À la page suivante, un papier est coincé dans la reliure. Je le déplie. Ce sont les horaires de Cubana Aviación, imprimés depuis un ordinateur et donnant les vols entre La Havane et Mexico. Il accompagne le dessin d’un homme coiffé d’un canotier, brandissant une rame. Au bout d’une ligne qui la désigne apparaît en grosses lettres bien nettes : RÉFUGIÉ ! Je remets les horaires à leur place et tourne la page. Le dessin représente un homme éventré, rempli de cigares et de bouteilles de rhum, adossé contre une décapotable vintage.

Mais les dessins de loin les plus intéressants – en tout cas pour moi – sont une série montrant le Doux et Divin Dexter. On ne peut pas tirer de conclusions du fait que je trouve ces dessins de moi beaucoup plus captivants que ceux représentant des inconnus charcutés, mais il y a quelque chose de vraiment fascinant à contempler des représentations de soi que l’on a trouvées dans le cahier d’esquisses d’un assassin psychopathe. En tout cas, cette dernière série me coupe le souffle. Et si Weiss en est réellement l’auteur, cela pourrait bien me le couper littéralement et pour de bon.

Car ces dessins, soigneusement détaillés, sont exécutés d’après le film où je m’acharne sur Doncevic. Ils sont très fidèles et montrent presque exactement ce que je me souviens d’avoir vu plusieurs fois dans la vidéo. Presque. Car dans bon nombre d’entre eux, Weiss a légèrement modifié l’angle de vue, de manière à montrer un visage.

Le mien.

Posé sur le personnage au cœur de la boucherie.

Et, histoire de souligner la menace, Weiss a écrit et souligné Photoshop au-dessous de ces images. Je ne suis pas un expert dans ce domaine, mais je connais le b.a.-ba comme tout le monde. Photoshop est un programme de retouche qui peut servir à trafiquer une photo. Je suppose que l’on peut en faire autant avec une image extraite d’un film. Et je sais que Weiss possède assez de vidéos pour s’amuser durant une éternité : de moi, de Cody, de badauds sur les lieux des crimes et de qui sait quoi d’autre.

Il a donc manifestement l’intention de modifier le film où je m’acharne sur Doncevic de manière que l’on voie mon visage. Étant donné que je commence à connaître Weiss, ou du moins son œuvre, je sais que ce n’est pas en pure perte. Il veut s’en servir dans le cadre d’une charmante mise en scène qui m’anéantira. Et tout cela parce que j’ai folâtré une petite heure avec son chéri, Doncevic.

Bien sûr que je suis coupable, j’y ai même pris du plaisir. Mais je trouve que c’est de la triche : ce n’est pas juste de coller mon visage a posteriori, non ? Surtout que, a posteriori ou pas, c’est plus que suffisant pour soulever des tas de questions embarrassantes pour moi.

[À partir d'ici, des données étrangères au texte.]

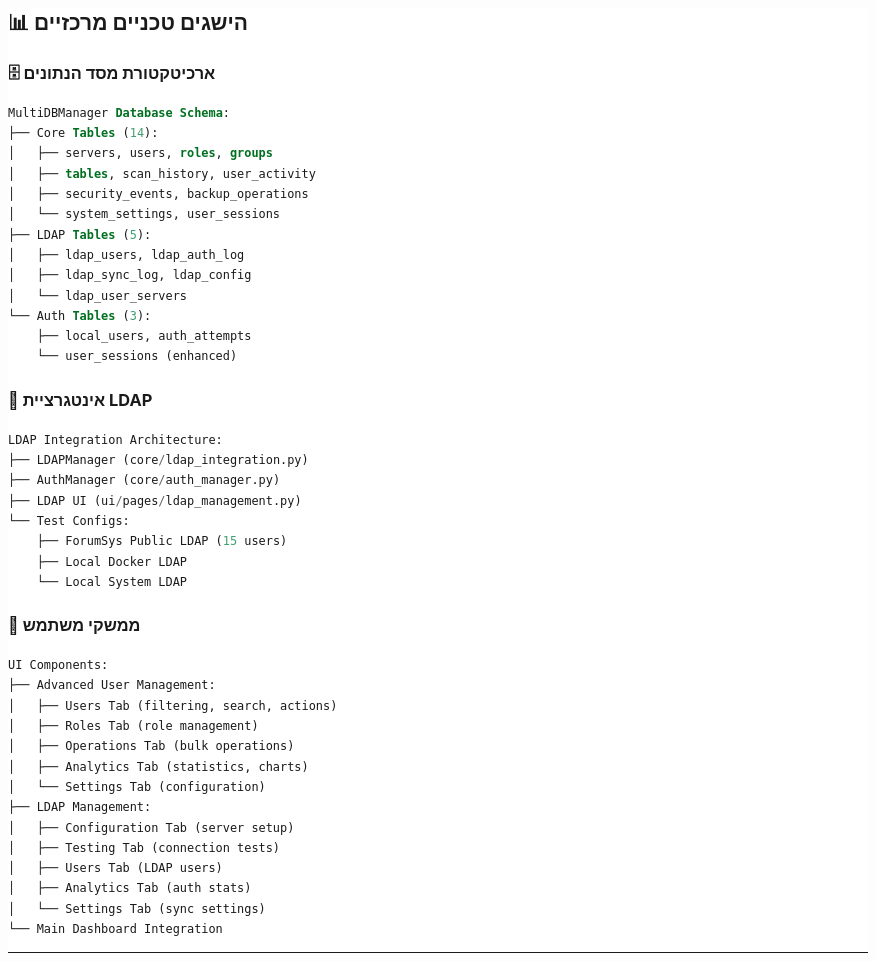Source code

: 
## 📊 הישגים טכניים מרכזיים

### 🗄️ **ארכיטקטורת מסד הנתונים**
```sql
MultiDBManager Database Schema:
├── Core Tables (14):
│   ├── servers, users, roles, groups
│   ├── tables, scan_history, user_activity
│   ├── security_events, backup_operations
│   └── system_settings, user_sessions
├── LDAP Tables (5):
│   ├── ldap_users, ldap_auth_log
│   ├── ldap_sync_log, ldap_config
│   └── ldap_user_servers
└── Auth Tables (3):
    ├── local_users, auth_attempts
    └── user_sessions (enhanced)
```

### 🔗 **אינטגרציית LDAP**
```python
LDAP Integration Architecture:
├── LDAPManager (core/ldap_integration.py)
├── AuthManager (core/auth_manager.py)
├── LDAP UI (ui/pages/ldap_management.py)
└── Test Configs:
    ├── ForumSys Public LDAP (15 users)
    ├── Local Docker LDAP
    └── Local System LDAP
```

### 👥 **ממשקי משתמש**
```
UI Components:
├── Advanced User Management:
│   ├── Users Tab (filtering, search, actions)
│   ├── Roles Tab (role management)
│   ├── Operations Tab (bulk operations)
│   ├── Analytics Tab (statistics, charts)
│   └── Settings Tab (configuration)
├── LDAP Management:
│   ├── Configuration Tab (server setup)
│   ├── Testing Tab (connection tests)
│   ├── Users Tab (LDAP users)
│   ├── Analytics Tab (auth stats)
│   └── Settings Tab (sync settings)
└── Main Dashboard Integration
```

---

Le dernier dessin est le plus terrifiant de tous. Il représente un Dexter géant avec un sourire mauvais, extrait de la vidéo, brandissant la scie électrique, projeté sur la façade d’un grand bâtiment, tandis qu’à ses pieds sont prostrés une demi-douzaine de cadavres décorés du genre d’accessoires que Weiss a utilisés jusqu’ici. Le tout est encadré d’une double rangée de palmiers royaux, et c’est une image d’une telle splendeur artistique et tropicale qu’elle me mettrait la larme à l’œil si la modestie ne me retenait pas.

Cela tient debout, dans la logique de Weiss. Utiliser le film déjà en sa possession, subtilement trafiqué pour me montrer dans le rôle principal, et le projeter sur une façade afin que nul n’ignore qu’il s’agit de Dexter le Décapiteur dans ses œuvres. Me jeter aux requins, et en même temps offrir une magnifique fresque à l’admiration de tous. La solution parfaite.

J’arrive à ma voiture et, une fois assis, je jette un dernier coup d’œil au cahier. Bien sûr, il se peut que ce ne soient que des esquisses, un simple fantasme de papier qui ne verra jamais le jour. Mais toute cette affaire a commencé avec Weiss et Doncevic exposant des cadavres mis en scène, et la seule différence ici est d’échelle – cela et le fait que ces derniers jours Dexter est devenu le sujet central de Weiss. Sa Joconde, en quelque sorte.